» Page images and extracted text
┄┄┄┄┄┄

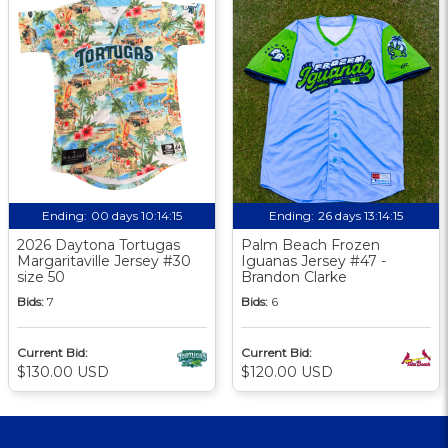
Ending:
00 days 10:14:14
Ending:
26 days 13:14:14
2026 Daytona Tortugas
Palm Beach Frozen
Margaritaville Jersey #30
Iguanas Jersey #47 -
size 50
Brandon Clarke
Bids:
7
Bids:
6
Current Bid:
Current Bid:
$130.00 USD
$120.00 USD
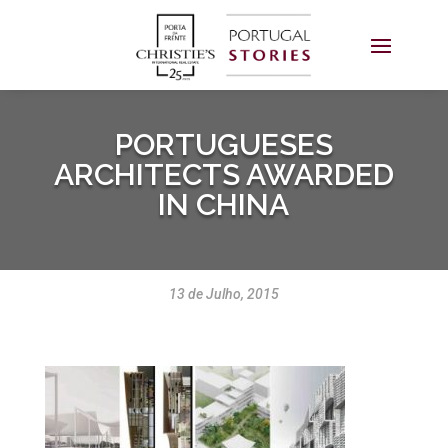
PORTUGUESES
ARCHITECTS AWARDED
IN CHINA
13 de Julho, 2015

┄┄┄┄┄┄

» PROBLEM STATEMENT
Repeat each line of the records exactly, dropping the pictures.

» TASK OUTPUT
Ending:
00 days 10:14:14
Ending:
26 days 13:14:14
2026 Daytona Tortugas
Palm Beach Frozen
Margaritaville Jersey #30
Iguanas Jersey #47 -
size 50
Brandon Clarke
Bids:
7
Bids:
6
Current Bid:
Current Bid:
$130.00 USD
$120.00 USD
PORTUGUESES
ARCHITECTS AWARDED
IN CHINA
13 de Julho, 2015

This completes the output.